CHARLOTTESVILLE, Va. — A jury convicted a former University of Virginia lacrosse player Wednesday of second-degree murder of his ex-girlfriend in a drunken, jealous rage, rejecting a first-degree murder verdict and a possible life sentence.
Instead, jurors recommended a 25-year prison term for George Huguely V in the May 2010 slaying of Yeardley Love. They added one more year for a grand larceny conviction.
Huguely was found not guilty of four other charges, including breaking and entering and burglary. Jurors also could have returned lesser verdicts of involuntary or voluntary manslaughter.
Huguely, 24, of Chevy Chase, Md., bowed his head during sentencing. Circuit Judge Edward Hogshire set an April court date on sentencing matters before a formal sentencing is expected to be held in summer. He is not bound by the jury's recommendations, but Virginia judges typically heed jurors' wishes.

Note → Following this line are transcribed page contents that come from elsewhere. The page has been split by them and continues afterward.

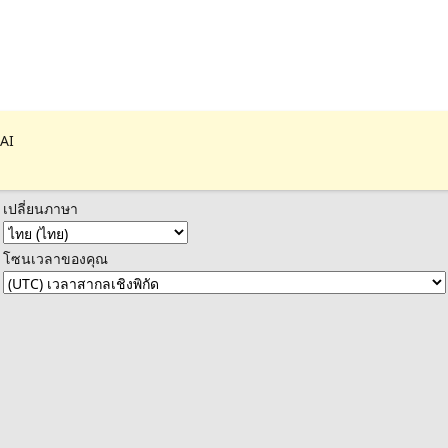
 AI
เปลี่ยนภาษา
โซนเวลาของคุณ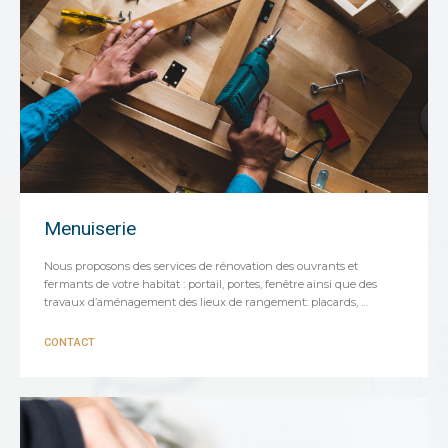
Menuiserie
Nous proposons des services de rénovation des ouvrants et
fermants de votre habitat : portail, portes, fenêtre ainsi que des
travaux d’aménagement des lieux de rangement: placards, …
CONTACT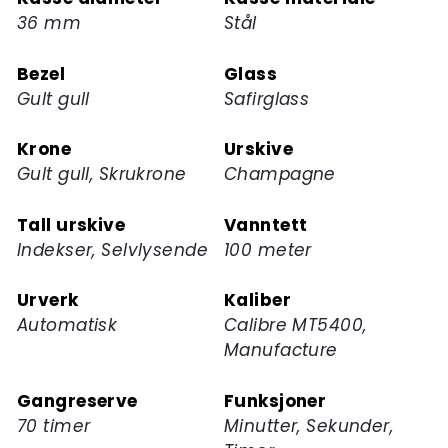
ventelisten
36 mm
Stål
for
dette
Bezel
Glass
produktet
Gult gull
Safirglass
Krone
Urskive
Gult gull, Skrukrone
Champagne
Tall urskive
Vanntett
Indekser, Selvlysende
100 meter
Urverk
Kaliber
Automatisk
Calibre MT5400,
Manufacture
Gangreserve
Funksjoner
70 timer
Minutter, Sekunder,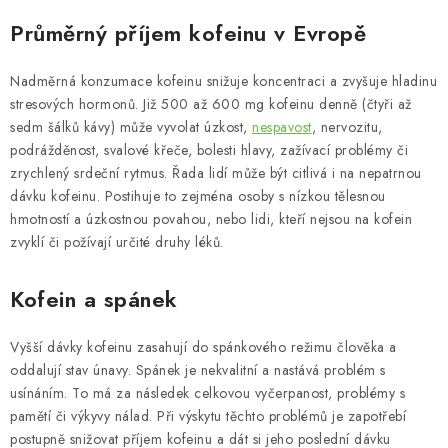
Průměrný příjem kofeinu v Evropě
Nadměrná konzumace kofeinu snižuje koncentraci a zvyšuje hladinu
stresových hormonů. Již 500 až 600 mg kofeinu denně (čtyři až
sedm šálků kávy) může vyvolat úzkost,
nespavost
, nervozitu,
podrážděnost, svalové křeče, bolesti hlavy, zažívací problémy či
zrychlený srdeční rytmus. Řada lidí může být citlivá i na nepatrnou
dávku kofeinu. Postihuje to zejména osoby s nízkou tělesnou
hmotností a úzkostnou povahou, nebo lidi, kteří nejsou na kofein
zvyklí či požívají určité druhy léků.
Kofein a spánek
Vyšší dávky kofeinu zasahují do spánkového režimu člověka a
oddalují stav únavy. Spánek je nekvalitní a nastává problém s
usínáním. To má za následek celkovou vyčerpanost, problémy s
pamětí či výkyvy nálad. Při výskytu těchto problémů je zapotřebí
postupně snižovat příjem kofeinu a dát si jeho poslední dávku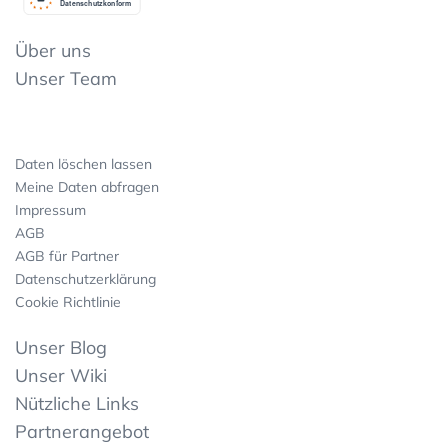
Datenschutzkonform
Über uns
Unser Team
Daten löschen lassen
Meine Daten abfragen
Impressum
AGB
AGB für Partner
Datenschutzerklärung
Cookie Richtlinie
Unser Blog
Unser Wiki
Nützliche Links
Partnerangebot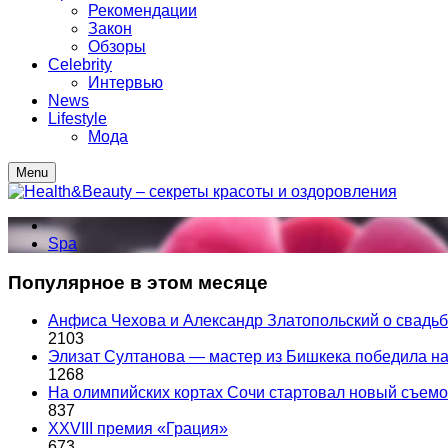
Рекомендации
Закон
Обзоры
Celebrity
Интервью
News
Lifestyle
Мода
Menu
Spa
Популярное в этом месяце
Анфиса Чехова и Александр Златопольский о свадьбе
2103
Элизат Султанова — мастер из Бишкека победила
1268
На олимпийских кортах Сочи стартовал новый съем
837
XXVIII премия «Грация»
673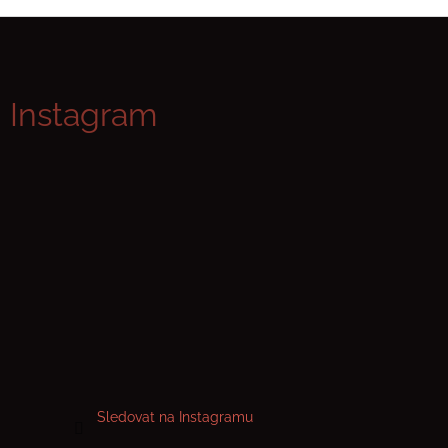
Z
á
p
Instagram
a
t
í
Sledovat na Instagramu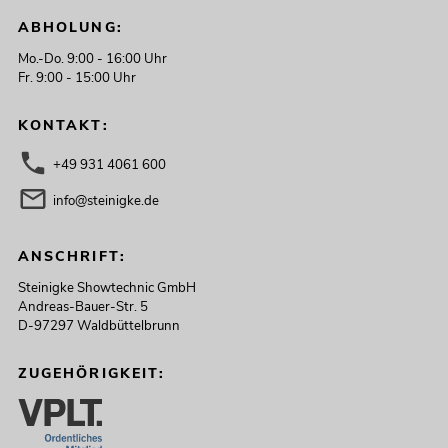
ABHOLUNG:
Mo.-Do. 9:00 - 16:00 Uhr
Fr. 9:00 - 15:00 Uhr
KONTAKT:
+49 931 4061 600
info@steinigke.de
ANSCHRIFT:
Steinigke Showtechnic GmbH
Andreas-Bauer-Str. 5
D-97297 Waldbüttelbrunn
ZUGEHÖRIGKEIT: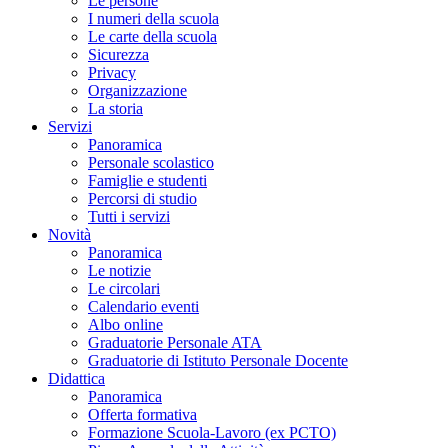
Le persone
I numeri della scuola
Le carte della scuola
Sicurezza
Privacy
Organizzazione
La storia
Servizi
Panoramica
Personale scolastico
Famiglie e studenti
Percorsi di studio
Tutti i servizi
Novità
Panoramica
Le notizie
Le circolari
Calendario eventi
Albo online
Graduatorie Personale ATA
Graduatorie di Istituto Personale Docente
Didattica
Panoramica
Offerta formativa
Formazione Scuola-Lavoro (ex PCTO)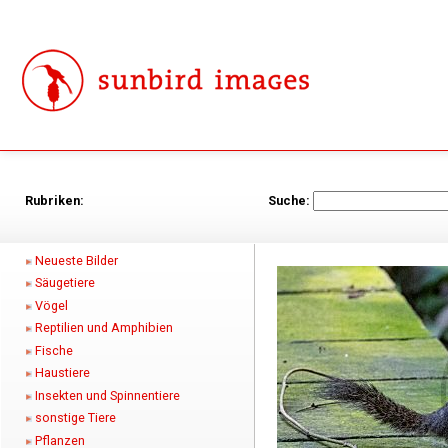
Rubriken:
Suche:
Neueste Bilder
Säugetiere
Vögel
Reptilien und Amphibien
Fische
Haustiere
Insekten und Spinnentiere
sonstige Tiere
Pflanzen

Jurors deliberated for about nine hours before returning their verdict to a somber courtroom. Huguely stood erect, flanked by his attorneys, and appeared stoic as the verdict was read. Some sobs could be heard in the court.
Prosecutors said Huguely killed the U.Va. women's lacrosse player after a day of golf and binge drinking, incensed that she had had a relationship with a North Carolina lacrosse player. Love's right eye was bashed in and she was hit with such power that her brain was bruised. She also had wrenching head injury that caused bleeding at the base of her brain stem.
A coroner concluded she died of blunt force trauma. Defense and prosecution experts offered different medical opinions on the lethal consequences of her injuries.
Prosecutor Dave Chapman, who described the night Love was killed as a scene from a horror show, said Huguely kicked a hole in Love's door to get in her bedroom and left his on-again, off-again girlfriend to die.
Huguely's attorneys said he only went to Love's apartment to talk before the encounter quickly turned physical. He said she banged her head against the wall of her bedroom, and she only had a bloody nose when he left.
A prosecution witness testified Love, a 22-year-old from suburban Baltimore, smothered in her own blood-dampened pillow.
Love's mother, Sharon, tearfully testified during the sentencing phase as Huguely cast his gaze down at the defense table. She described the death of her daughter as "unbearable."
"Every year that goes by I'd like to know what she'd be doing now," Sharon Love said.